-- Exercise --
Edit the lines between the one holding "site3_(1-4/5-4)" and the one holding "Is the value of 35", inclusive, so that "series" becomes "trace" and nothing else changes. Return only those lines.

[Source data]
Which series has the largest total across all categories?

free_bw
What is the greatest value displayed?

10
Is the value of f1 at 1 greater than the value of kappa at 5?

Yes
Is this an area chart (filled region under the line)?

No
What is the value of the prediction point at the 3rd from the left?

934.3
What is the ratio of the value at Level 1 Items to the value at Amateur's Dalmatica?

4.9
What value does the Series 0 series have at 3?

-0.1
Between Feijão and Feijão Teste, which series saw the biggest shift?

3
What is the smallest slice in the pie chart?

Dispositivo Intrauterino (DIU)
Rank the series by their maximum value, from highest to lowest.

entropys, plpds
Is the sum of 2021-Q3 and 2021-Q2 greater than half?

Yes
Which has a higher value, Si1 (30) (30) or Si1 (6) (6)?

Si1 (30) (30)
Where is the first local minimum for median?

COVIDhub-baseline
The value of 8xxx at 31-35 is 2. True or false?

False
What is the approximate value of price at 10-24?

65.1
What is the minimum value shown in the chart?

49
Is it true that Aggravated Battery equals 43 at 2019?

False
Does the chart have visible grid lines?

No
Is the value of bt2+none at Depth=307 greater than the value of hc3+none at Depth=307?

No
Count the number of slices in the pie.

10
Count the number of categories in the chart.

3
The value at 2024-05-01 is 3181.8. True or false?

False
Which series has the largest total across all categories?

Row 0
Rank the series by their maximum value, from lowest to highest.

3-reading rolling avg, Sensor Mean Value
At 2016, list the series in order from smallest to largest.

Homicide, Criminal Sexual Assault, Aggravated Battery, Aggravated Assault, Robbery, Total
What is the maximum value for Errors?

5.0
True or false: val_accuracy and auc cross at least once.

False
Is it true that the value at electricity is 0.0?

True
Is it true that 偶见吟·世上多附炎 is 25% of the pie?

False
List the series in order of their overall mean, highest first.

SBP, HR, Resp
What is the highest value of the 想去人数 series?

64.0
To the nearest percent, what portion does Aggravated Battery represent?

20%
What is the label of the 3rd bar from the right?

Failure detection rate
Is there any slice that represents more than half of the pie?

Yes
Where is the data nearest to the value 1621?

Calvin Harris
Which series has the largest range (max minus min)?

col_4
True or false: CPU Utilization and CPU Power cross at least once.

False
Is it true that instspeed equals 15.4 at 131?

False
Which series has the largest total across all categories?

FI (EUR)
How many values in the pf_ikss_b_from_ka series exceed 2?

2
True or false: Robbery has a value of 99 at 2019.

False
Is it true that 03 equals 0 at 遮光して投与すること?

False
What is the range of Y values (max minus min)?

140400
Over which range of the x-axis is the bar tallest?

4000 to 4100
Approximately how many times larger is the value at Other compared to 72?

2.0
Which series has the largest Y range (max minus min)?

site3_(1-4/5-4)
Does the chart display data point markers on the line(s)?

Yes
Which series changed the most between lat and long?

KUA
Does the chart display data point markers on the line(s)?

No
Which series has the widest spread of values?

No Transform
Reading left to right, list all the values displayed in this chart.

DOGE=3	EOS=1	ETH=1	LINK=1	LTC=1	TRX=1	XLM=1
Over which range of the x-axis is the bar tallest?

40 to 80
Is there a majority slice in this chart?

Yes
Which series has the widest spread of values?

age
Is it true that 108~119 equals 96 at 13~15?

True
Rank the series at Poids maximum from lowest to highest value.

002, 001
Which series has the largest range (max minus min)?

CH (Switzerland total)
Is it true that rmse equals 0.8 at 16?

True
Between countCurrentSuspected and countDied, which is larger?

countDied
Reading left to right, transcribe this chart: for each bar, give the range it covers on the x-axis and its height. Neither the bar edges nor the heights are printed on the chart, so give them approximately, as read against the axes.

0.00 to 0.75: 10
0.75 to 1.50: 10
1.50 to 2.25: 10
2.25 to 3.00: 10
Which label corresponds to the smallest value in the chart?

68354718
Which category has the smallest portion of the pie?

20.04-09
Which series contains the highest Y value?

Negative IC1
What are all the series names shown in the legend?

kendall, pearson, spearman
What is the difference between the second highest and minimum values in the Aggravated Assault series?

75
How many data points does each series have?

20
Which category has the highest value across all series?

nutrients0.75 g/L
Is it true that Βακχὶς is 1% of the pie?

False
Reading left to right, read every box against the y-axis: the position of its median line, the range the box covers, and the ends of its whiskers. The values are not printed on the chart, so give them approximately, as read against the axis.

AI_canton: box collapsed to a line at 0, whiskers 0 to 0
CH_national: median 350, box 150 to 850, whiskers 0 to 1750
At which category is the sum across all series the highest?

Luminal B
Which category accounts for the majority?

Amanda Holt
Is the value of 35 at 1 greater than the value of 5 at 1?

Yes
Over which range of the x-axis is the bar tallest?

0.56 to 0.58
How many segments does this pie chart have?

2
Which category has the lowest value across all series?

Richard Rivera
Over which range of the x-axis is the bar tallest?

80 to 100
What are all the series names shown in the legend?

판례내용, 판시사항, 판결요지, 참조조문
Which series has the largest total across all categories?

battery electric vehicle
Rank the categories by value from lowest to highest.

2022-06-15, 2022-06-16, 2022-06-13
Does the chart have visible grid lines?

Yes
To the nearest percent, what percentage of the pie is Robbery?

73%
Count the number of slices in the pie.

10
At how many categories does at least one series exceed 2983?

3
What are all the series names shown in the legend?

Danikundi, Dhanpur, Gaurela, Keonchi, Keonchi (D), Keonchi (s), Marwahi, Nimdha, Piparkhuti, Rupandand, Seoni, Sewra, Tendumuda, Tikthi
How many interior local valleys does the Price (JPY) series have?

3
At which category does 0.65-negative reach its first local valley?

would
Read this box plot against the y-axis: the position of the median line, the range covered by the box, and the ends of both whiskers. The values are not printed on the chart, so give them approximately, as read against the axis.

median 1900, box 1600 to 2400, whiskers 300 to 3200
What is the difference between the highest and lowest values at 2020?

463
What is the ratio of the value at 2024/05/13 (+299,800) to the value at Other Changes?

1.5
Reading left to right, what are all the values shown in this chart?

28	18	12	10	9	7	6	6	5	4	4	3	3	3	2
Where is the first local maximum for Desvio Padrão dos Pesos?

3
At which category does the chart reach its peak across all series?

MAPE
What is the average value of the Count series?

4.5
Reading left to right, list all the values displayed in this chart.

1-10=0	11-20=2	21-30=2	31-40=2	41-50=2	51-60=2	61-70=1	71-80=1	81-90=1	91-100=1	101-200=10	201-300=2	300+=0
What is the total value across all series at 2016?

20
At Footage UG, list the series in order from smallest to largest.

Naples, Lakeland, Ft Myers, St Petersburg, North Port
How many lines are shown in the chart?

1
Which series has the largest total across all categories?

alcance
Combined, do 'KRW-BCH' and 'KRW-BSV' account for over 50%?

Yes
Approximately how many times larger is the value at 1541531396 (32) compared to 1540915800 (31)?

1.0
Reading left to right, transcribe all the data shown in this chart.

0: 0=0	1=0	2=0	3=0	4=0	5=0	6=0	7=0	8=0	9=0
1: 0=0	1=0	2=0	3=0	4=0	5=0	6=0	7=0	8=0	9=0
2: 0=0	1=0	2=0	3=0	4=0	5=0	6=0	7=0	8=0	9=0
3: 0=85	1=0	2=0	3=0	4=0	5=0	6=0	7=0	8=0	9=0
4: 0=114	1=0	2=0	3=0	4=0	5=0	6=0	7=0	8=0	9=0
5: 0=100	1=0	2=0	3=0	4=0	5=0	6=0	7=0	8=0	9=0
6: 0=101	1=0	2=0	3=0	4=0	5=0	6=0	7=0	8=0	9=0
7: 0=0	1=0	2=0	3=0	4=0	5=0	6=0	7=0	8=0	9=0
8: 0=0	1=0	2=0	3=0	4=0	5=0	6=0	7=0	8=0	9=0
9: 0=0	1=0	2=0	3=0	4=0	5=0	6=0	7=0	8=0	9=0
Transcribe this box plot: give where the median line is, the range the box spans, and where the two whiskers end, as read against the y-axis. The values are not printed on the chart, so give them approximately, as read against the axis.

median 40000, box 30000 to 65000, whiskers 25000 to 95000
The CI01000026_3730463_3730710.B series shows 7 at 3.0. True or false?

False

-- Solution for this problem --
site3_(1-4/5-4)
Does the chart display data point markers on the line(s)?

Yes
Which trace changed the most between lat and long?

KUA
Does the chart display data point markers on the line(s)?

No
Which trace has the widest spread of values?

No Transform
Reading left to right, list all the values displayed in this chart.

DOGE=3	EOS=1	ETH=1	LINK=1	LTC=1	TRX=1	XLM=1
Over which range of the x-axis is the bar tallest?

40 to 80
Is there a majority slice in this chart?

Yes
Which trace has the widest spread of values?

age
Is it true that 108~119 equals 96 at 13~15?

True
Rank the trace at Poids maximum from lowest to highest value.

002, 001
Which trace has the largest range (max minus min)?

CH (Switzerland total)
Is it true that rmse equals 0.8 at 16?

True
Between countCurrentSuspected and countDied, which is larger?

countDied
Reading left to right, transcribe this chart: for each bar, give the range it covers on the x-axis and its height. Neither the bar edges nor the heights are printed on the chart, so give them approximately, as read against the axes.

0.00 to 0.75: 10
0.75 to 1.50: 10
1.50 to 2.25: 10
2.25 to 3.00: 10
Which label corresponds to the smallest value in the chart?

68354718
Which category has the smallest portion of the pie?

20.04-09
Which trace contains the highest Y value?

Negative IC1
What are all the trace names shown in the legend?

kendall, pearson, spearman
What is the difference between the second highest and minimum values in the Aggravated Assault trace?

75
How many data points does each trace have?

20
Which category has the highest value across all trace?

nutrients0.75 g/L
Is it true that Βακχὶς is 1% of the pie?

False
Reading left to right, read every box against the y-axis: the position of its median line, the range the box covers, and the ends of its whiskers. The values are not printed on the chart, so give them approximately, as read against the axis.

AI_canton: box collapsed to a line at 0, whiskers 0 to 0
CH_national: median 350, box 150 to 850, whiskers 0 to 1750
At which category is the sum across all trace the highest?

Luminal B
Which category accounts for the majority?

Amanda Holt
Is the value of 35 at 1 greater than the value of 5 at 1?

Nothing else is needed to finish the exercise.